[Opening DATA BLOCK section]

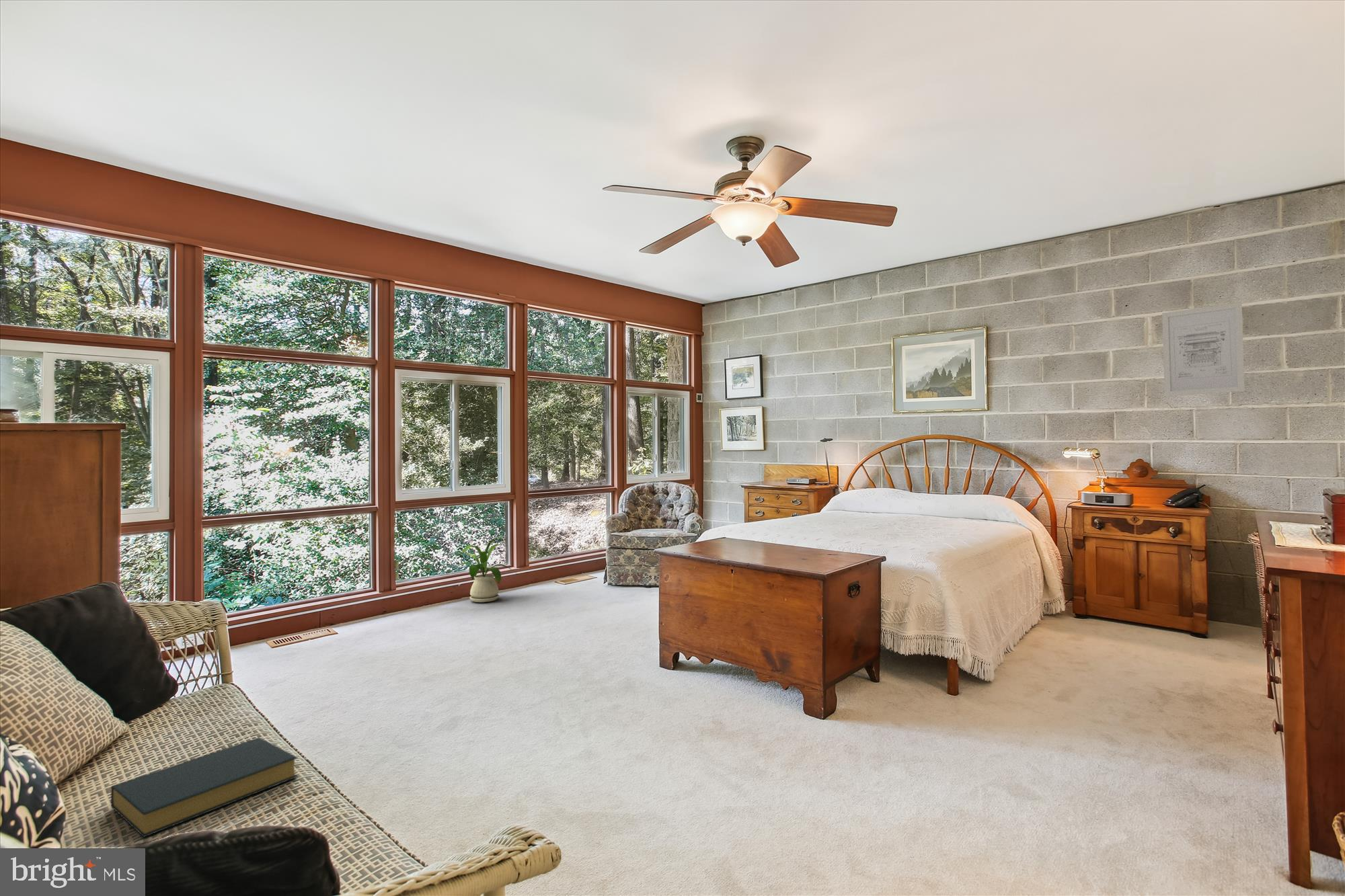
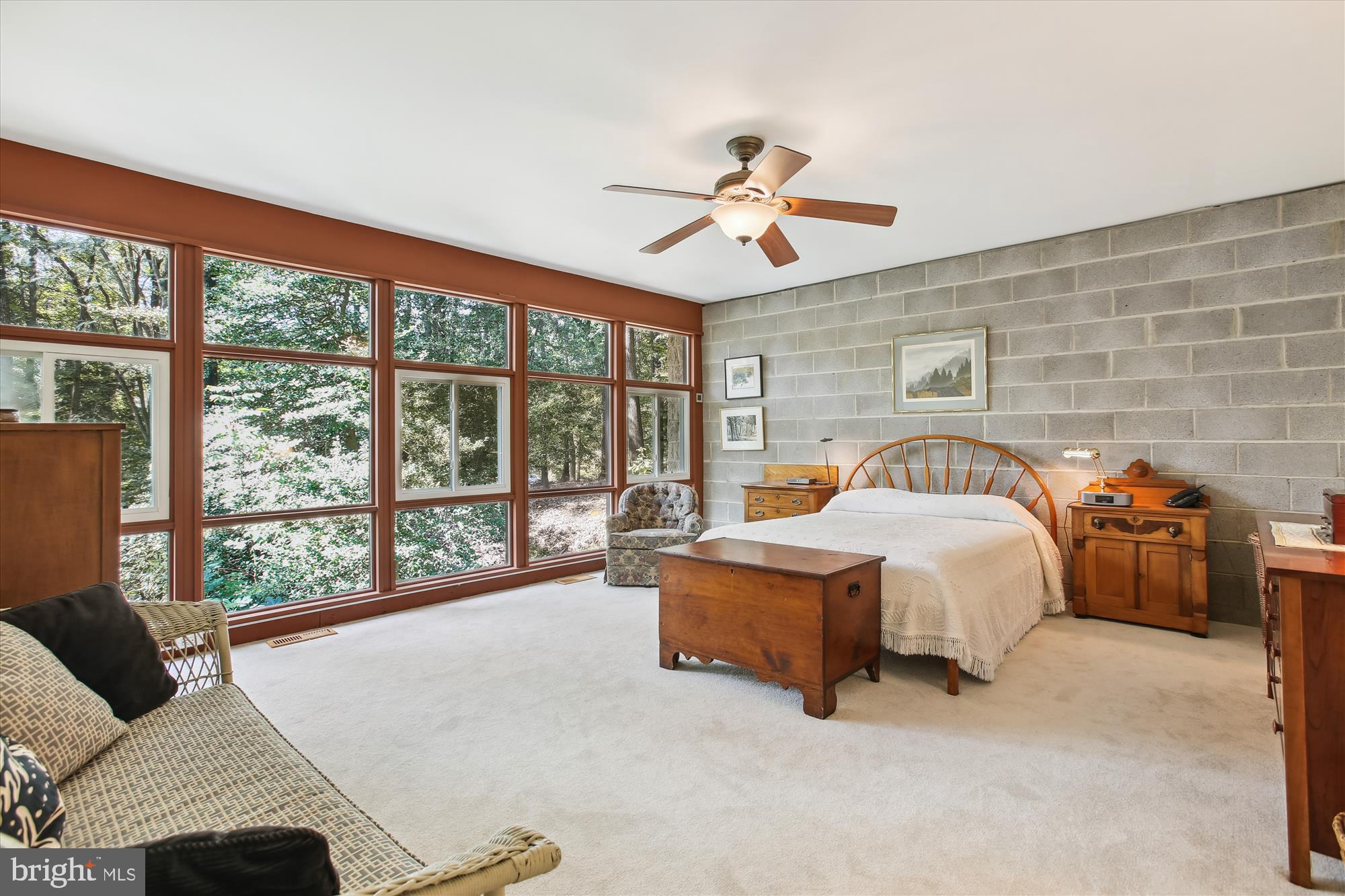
- house plant [449,536,518,603]
- wall art [1161,302,1245,397]
- hardback book [110,737,299,838]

[Closing DATA BLOCK section]

WHAT TO PRODUCE: Without including any picture, write out the material above exactly.

SOLUTION TO THE EXERCISE:
- house plant [449,536,518,603]
- wall art [1161,302,1245,397]
- hardback book [110,737,299,838]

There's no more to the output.